_Given entries_:
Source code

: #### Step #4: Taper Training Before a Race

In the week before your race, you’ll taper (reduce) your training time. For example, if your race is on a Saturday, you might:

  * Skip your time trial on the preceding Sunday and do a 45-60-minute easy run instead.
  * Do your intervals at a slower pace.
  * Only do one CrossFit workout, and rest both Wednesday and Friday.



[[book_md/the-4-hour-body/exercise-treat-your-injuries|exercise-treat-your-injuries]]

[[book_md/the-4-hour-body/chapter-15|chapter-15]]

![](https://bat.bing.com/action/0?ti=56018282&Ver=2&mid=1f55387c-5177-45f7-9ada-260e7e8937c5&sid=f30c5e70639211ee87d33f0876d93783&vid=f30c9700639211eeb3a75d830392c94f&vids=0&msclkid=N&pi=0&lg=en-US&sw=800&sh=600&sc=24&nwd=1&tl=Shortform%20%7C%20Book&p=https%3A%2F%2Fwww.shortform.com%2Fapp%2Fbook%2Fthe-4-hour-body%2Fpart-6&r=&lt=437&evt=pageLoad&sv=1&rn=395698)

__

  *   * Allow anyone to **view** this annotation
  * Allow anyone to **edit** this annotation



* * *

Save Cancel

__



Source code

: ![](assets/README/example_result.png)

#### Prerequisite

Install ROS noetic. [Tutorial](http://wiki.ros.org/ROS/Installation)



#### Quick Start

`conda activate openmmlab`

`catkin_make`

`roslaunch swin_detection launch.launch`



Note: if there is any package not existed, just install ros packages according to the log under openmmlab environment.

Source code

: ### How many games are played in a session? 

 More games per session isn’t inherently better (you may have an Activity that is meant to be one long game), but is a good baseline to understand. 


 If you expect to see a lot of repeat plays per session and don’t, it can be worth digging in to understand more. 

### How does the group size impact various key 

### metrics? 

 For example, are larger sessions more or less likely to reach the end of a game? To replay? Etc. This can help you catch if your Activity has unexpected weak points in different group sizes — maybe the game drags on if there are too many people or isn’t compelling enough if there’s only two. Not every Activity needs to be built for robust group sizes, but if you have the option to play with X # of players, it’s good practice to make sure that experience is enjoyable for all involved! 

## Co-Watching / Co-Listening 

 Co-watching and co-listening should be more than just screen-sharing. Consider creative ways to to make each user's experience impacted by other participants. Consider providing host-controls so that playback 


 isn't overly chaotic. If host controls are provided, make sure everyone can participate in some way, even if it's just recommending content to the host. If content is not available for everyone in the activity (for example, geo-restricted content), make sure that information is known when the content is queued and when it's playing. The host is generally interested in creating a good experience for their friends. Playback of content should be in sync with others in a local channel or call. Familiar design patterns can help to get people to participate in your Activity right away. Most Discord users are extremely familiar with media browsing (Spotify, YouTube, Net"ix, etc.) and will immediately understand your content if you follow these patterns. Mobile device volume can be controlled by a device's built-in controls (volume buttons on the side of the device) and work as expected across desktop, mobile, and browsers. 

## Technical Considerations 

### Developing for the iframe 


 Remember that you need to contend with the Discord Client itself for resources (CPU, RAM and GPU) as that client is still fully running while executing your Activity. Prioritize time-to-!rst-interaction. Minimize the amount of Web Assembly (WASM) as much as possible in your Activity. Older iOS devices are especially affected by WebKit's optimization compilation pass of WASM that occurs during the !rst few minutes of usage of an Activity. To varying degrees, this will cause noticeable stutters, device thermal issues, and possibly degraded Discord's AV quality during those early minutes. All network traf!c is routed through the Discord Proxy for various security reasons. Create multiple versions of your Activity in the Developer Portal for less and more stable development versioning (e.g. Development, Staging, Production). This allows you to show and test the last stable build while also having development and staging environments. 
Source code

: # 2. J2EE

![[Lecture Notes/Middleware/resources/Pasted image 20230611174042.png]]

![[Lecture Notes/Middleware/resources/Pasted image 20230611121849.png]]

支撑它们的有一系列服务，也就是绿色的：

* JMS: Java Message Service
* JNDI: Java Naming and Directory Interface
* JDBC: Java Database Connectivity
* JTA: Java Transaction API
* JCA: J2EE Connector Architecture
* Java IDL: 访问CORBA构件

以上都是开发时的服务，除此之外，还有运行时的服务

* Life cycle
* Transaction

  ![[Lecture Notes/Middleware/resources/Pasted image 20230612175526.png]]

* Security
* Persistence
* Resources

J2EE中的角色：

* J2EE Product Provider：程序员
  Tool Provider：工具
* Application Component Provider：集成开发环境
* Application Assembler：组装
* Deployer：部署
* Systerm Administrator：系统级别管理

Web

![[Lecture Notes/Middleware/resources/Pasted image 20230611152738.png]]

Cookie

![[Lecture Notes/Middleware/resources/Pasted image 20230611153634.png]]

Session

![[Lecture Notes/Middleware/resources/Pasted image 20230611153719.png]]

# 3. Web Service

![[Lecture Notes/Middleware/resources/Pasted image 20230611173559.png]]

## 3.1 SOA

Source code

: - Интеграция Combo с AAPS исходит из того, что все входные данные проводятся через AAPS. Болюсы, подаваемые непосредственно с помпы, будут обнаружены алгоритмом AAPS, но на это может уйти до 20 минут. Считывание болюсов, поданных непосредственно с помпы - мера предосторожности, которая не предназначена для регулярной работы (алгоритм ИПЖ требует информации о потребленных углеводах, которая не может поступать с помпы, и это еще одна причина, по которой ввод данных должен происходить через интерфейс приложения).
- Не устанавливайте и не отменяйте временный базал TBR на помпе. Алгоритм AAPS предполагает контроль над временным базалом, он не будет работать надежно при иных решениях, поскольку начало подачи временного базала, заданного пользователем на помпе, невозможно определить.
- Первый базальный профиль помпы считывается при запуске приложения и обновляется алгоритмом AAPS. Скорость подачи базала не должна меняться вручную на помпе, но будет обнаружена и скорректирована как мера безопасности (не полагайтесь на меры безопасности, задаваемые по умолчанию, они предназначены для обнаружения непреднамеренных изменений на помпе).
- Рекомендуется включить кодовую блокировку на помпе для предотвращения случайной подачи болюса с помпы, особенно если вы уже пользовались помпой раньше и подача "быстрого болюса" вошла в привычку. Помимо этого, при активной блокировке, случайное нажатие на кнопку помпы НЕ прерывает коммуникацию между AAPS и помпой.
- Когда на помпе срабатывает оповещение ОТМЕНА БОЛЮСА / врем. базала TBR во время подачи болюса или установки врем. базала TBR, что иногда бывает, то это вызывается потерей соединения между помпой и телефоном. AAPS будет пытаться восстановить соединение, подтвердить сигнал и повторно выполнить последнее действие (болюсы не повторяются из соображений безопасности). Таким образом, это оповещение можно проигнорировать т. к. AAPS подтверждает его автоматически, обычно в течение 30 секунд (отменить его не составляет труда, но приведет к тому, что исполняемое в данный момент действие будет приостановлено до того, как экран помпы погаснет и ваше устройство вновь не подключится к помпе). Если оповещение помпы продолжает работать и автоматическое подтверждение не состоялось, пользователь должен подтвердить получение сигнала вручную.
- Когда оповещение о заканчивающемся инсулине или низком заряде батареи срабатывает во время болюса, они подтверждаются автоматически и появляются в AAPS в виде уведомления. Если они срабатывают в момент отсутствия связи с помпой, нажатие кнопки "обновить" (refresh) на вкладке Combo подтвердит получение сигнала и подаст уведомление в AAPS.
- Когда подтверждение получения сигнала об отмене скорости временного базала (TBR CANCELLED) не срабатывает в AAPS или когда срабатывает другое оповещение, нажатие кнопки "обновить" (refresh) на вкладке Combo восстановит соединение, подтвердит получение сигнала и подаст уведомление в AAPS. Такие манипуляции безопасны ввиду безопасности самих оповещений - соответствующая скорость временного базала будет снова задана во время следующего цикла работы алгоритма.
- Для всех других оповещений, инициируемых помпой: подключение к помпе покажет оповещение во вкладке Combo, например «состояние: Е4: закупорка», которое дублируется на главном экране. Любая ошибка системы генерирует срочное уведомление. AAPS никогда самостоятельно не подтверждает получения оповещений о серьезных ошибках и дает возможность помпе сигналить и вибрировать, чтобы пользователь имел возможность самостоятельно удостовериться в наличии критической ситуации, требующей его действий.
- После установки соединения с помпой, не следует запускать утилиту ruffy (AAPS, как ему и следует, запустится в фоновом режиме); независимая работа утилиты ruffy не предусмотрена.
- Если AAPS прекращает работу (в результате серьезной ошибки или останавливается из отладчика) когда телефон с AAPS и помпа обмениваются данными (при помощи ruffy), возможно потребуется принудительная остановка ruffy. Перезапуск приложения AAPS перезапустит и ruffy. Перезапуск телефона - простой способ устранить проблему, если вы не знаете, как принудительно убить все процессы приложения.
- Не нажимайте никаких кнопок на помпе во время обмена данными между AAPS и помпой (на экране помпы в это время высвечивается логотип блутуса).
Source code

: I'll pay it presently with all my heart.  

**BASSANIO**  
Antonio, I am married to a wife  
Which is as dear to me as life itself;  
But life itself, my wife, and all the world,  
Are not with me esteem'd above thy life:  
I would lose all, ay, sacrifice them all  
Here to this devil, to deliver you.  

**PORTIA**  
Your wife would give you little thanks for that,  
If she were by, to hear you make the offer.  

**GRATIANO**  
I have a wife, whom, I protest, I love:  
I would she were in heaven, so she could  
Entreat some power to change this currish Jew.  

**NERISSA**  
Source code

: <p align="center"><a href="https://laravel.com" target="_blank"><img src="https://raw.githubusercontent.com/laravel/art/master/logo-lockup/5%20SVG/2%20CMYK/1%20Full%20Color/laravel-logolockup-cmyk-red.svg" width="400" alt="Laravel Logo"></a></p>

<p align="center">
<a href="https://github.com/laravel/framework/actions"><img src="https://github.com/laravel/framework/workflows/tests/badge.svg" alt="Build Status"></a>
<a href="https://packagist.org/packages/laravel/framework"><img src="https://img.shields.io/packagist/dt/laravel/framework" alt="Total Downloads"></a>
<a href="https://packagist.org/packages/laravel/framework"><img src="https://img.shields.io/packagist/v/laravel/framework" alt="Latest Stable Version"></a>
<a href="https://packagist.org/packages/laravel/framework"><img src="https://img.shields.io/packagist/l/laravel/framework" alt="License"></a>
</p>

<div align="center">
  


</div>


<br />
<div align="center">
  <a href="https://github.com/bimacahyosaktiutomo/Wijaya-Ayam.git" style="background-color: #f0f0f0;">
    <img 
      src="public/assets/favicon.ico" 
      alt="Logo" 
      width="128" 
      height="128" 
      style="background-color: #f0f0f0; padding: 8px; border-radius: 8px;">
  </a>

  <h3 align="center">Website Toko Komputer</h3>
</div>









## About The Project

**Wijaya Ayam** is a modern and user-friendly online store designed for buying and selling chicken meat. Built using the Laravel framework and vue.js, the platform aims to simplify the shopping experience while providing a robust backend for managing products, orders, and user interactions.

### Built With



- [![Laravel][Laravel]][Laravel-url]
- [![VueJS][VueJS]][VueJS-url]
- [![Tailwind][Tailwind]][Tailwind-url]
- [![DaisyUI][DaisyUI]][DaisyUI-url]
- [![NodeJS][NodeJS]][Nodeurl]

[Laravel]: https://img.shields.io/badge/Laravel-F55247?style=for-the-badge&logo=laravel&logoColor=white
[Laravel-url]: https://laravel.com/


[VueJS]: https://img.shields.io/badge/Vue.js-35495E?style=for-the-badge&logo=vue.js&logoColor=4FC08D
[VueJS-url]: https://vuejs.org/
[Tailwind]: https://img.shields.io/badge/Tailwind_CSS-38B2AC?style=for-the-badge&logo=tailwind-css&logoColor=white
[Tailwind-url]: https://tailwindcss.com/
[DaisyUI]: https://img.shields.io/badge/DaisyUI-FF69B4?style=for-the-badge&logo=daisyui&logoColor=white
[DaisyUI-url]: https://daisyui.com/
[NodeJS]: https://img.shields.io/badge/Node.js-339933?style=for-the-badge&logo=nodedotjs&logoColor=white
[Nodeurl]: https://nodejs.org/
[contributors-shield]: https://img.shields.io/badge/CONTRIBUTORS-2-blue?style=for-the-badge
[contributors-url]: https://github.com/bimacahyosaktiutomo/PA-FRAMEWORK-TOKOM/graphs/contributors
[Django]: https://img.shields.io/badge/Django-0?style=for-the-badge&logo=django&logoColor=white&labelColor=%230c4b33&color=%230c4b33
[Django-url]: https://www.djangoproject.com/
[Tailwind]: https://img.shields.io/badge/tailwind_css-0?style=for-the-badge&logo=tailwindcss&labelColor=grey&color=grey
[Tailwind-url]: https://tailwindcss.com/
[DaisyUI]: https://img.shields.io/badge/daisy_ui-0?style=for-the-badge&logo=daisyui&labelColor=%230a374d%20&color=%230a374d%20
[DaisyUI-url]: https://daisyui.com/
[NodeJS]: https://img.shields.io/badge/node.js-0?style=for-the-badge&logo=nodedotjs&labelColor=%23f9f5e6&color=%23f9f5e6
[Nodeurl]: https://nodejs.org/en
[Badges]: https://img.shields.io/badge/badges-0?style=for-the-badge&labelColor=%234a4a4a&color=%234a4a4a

_Task_:
Report only how many lines in the entries contain "Provider".

_Finished exercise_:
3